Houve casos menos felizes, sim, admitamos. Umas ameaças de bofetadas aqui, umas destruições de gravuras rupestres ali. Não fora existirem, no caso das gravuras, avisos atempados de que, não sabendo elas nadar, também não sabem defender-se de vândalos, quando se retiram guardas, dir-se-ia que se tratou de imponderáveis. Quase casos de polícia apenas. E tudo o resto pode ser reduzido à condição de pecadilhos de ranchos de “boys” e gabinetes em intensa rotação, obrigados e recomeçar sempre do zero, retroalimentados em ciclo fechado dos mesmos de sempre, os quais se comprazem em defender-se de constipações, fechando como podem janelas e portas nos longos corredores da Ajuda.
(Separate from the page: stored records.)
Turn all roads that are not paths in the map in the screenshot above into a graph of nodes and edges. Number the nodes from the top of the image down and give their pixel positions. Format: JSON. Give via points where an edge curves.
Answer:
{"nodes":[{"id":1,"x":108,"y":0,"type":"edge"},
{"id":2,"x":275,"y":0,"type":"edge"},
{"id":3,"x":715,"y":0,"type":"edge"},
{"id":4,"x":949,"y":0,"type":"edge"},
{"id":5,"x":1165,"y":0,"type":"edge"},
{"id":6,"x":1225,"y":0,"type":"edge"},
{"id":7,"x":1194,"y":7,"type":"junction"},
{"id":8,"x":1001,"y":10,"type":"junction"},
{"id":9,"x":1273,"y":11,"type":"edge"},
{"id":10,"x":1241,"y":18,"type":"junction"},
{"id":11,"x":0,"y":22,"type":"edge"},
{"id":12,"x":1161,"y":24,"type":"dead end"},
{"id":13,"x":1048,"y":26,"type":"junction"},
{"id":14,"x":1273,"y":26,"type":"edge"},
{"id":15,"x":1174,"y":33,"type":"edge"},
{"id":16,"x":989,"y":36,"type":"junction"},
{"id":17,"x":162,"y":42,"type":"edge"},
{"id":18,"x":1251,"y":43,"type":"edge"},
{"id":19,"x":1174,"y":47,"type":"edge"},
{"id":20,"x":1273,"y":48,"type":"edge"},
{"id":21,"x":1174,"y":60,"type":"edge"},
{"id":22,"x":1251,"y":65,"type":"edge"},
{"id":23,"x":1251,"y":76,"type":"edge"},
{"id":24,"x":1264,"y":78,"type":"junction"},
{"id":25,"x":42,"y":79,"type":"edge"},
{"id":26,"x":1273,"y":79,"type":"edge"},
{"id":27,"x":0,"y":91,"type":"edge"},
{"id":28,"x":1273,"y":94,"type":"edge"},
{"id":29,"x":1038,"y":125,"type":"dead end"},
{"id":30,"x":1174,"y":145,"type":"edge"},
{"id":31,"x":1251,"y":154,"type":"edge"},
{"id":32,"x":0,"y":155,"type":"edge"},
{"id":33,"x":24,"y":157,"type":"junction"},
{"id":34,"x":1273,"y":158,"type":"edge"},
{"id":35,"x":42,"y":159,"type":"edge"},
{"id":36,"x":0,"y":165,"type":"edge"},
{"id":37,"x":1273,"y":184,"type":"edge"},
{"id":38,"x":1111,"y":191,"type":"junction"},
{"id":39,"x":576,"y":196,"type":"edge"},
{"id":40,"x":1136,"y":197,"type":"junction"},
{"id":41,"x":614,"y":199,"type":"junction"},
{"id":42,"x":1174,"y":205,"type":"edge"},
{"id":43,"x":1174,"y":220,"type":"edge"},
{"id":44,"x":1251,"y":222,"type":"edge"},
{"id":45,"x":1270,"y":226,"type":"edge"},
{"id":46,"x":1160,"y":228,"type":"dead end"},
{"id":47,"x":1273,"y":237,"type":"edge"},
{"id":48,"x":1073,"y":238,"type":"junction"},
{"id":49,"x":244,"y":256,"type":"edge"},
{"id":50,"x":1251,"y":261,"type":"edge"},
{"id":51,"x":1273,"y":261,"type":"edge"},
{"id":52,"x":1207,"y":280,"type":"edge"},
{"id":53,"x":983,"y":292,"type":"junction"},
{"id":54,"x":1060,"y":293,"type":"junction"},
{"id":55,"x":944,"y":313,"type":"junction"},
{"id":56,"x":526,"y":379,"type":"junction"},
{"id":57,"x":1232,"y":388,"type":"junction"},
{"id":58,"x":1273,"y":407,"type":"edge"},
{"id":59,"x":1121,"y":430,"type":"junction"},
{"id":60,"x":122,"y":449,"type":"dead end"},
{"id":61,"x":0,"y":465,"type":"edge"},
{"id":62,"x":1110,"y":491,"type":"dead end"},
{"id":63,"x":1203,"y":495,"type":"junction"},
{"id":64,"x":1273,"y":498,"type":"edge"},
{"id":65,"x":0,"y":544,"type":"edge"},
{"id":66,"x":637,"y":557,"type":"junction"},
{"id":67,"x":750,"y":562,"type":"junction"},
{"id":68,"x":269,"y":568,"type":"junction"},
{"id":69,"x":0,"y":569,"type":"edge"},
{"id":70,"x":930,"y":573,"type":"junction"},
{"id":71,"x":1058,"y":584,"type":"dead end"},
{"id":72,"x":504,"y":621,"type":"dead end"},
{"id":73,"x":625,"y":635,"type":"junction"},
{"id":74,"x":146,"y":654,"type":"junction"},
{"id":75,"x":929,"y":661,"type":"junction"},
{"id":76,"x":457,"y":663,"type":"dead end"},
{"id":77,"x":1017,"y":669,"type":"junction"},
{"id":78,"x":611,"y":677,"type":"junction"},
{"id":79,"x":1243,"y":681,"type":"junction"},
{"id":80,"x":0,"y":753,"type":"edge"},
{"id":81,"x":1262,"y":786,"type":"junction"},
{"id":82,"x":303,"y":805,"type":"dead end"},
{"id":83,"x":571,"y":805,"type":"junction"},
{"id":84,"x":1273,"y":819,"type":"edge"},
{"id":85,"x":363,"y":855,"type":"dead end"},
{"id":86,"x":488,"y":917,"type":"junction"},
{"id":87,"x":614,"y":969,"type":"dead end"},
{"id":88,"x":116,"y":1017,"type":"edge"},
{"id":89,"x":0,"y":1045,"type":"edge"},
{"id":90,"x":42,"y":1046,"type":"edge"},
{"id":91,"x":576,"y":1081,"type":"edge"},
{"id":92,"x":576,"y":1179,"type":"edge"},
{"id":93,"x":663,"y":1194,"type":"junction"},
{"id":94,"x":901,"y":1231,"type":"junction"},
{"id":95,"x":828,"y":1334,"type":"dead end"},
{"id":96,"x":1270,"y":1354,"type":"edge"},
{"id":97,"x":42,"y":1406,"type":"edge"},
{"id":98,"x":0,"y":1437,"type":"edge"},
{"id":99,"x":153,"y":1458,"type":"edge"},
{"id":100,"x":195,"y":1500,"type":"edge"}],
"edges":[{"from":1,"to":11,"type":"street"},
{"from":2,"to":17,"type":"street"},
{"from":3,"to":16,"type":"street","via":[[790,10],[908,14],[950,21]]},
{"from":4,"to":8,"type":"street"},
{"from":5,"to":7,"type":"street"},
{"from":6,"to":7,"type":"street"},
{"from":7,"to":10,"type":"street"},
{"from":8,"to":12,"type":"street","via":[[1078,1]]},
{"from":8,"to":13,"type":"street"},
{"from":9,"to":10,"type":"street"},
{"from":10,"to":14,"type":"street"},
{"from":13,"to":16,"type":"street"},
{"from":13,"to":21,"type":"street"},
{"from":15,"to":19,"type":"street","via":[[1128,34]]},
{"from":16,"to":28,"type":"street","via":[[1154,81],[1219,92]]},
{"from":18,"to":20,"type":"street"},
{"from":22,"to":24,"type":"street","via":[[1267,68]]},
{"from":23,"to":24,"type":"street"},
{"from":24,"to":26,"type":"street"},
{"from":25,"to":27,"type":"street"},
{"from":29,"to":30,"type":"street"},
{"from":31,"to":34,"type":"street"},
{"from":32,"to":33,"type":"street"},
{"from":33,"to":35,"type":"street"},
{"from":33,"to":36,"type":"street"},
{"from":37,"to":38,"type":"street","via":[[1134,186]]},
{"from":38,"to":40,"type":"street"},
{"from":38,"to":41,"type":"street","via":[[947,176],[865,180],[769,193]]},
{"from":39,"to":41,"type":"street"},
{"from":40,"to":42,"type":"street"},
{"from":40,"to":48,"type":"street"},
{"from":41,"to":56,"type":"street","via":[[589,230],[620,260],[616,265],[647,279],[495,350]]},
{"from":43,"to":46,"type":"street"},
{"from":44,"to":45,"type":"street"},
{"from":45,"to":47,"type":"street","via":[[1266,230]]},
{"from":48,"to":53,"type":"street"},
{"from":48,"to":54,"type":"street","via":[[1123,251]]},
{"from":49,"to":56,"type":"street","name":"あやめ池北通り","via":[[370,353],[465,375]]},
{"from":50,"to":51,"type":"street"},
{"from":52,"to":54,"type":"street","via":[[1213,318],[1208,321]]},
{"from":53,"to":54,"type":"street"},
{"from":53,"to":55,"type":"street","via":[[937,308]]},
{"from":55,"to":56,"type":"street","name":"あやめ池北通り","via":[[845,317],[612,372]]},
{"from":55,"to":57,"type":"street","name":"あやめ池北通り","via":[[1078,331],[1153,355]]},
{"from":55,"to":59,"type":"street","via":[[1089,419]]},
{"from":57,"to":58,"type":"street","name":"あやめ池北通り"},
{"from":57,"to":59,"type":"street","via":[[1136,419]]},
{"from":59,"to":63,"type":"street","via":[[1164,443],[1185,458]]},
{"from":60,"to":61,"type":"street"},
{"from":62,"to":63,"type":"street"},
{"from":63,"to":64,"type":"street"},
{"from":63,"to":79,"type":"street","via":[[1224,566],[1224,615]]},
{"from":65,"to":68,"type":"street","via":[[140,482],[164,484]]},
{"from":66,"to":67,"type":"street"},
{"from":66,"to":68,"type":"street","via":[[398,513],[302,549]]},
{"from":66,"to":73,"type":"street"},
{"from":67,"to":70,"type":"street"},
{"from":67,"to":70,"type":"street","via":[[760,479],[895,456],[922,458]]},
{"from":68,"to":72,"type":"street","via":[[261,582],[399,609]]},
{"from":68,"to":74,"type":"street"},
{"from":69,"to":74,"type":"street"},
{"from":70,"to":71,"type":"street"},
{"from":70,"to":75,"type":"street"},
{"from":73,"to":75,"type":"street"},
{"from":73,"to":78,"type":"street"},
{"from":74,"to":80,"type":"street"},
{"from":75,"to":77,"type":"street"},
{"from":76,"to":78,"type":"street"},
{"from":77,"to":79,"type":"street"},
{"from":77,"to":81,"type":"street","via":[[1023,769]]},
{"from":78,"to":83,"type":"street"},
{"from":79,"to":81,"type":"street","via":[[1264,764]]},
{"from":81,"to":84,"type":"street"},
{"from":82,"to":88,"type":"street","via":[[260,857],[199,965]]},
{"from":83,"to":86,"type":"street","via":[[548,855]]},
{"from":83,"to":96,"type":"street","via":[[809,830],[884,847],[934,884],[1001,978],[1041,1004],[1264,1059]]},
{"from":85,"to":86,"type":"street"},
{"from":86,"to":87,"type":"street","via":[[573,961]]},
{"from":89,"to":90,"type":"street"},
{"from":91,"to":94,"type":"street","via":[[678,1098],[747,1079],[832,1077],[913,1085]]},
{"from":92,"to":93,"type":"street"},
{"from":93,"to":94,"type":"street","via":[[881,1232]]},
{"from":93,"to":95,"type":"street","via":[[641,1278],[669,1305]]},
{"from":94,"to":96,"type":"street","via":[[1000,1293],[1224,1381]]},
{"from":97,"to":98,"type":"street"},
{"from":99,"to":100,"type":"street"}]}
Não fiquemos totalmente desiludidos, porém. É certo que “as intervenções de recuperação e conservação do património histórico” não passaram a ser feitas “de acordo com hierarquias e prioridades com base numa efetiva monitorização do estado de conservação do mesmo”. Mas a Cultura soube dançar bem a música que lhe foi posta no gira-discos pela Economia, lançou-se um “programa de investimento para a recuperação do património histórico… assente na mobilização de fundos comunitários” (uma boa malha para fazer REVIVEr o mercado dos operadores turísticos e empreiteiros) e deu-se a algumas instituições culturais a possibilidade de consignação de 0,5% do seu IRS – medidas difíceis e hercúleas, como se percebe.

Tenhamos fé: “o governo assume como prioridade reestruturar o setor, dotando-o de modelos orgânicos flexíveis e eficazes adequados à especificidade da sua missão”. Talvez até chegue a ter visão e tempo de perceber como se torna urgente voltar a possuir dados fiáveis e reverta a extinção do Observatório de Actividades Culturais (um dos mais nefastos erros estratégicos da anterior governação). Na mesma linha de reversão de autismos acumulados, poderá até meter ombros à revolução copérnica de realmente tornar credíveis, e úteis, as diferentes secções do Conselho Nacional de Cultura, começando pelas de museus e património, as mais governamentalizadas (algo que todos os partidos políticos, à excepção do PS, colocavam nos seus programas eleitorais). Confiemos, pois. Tudo há-de ser feito a seu tempo, como diz o simpático ministro da Cultura. Oportunamente. Ou quando calhar. Talvez nunca.

Nota: para os mais distraídos, informa-se que todas as citações neste texto foram tiradas do programa do actual governo, sendo que as do primeiro parágrafo dizem respeito ao diagnóstico aí feito da situação herdada do governo anterior. Um bom diagnóstico pela sua actualidade.»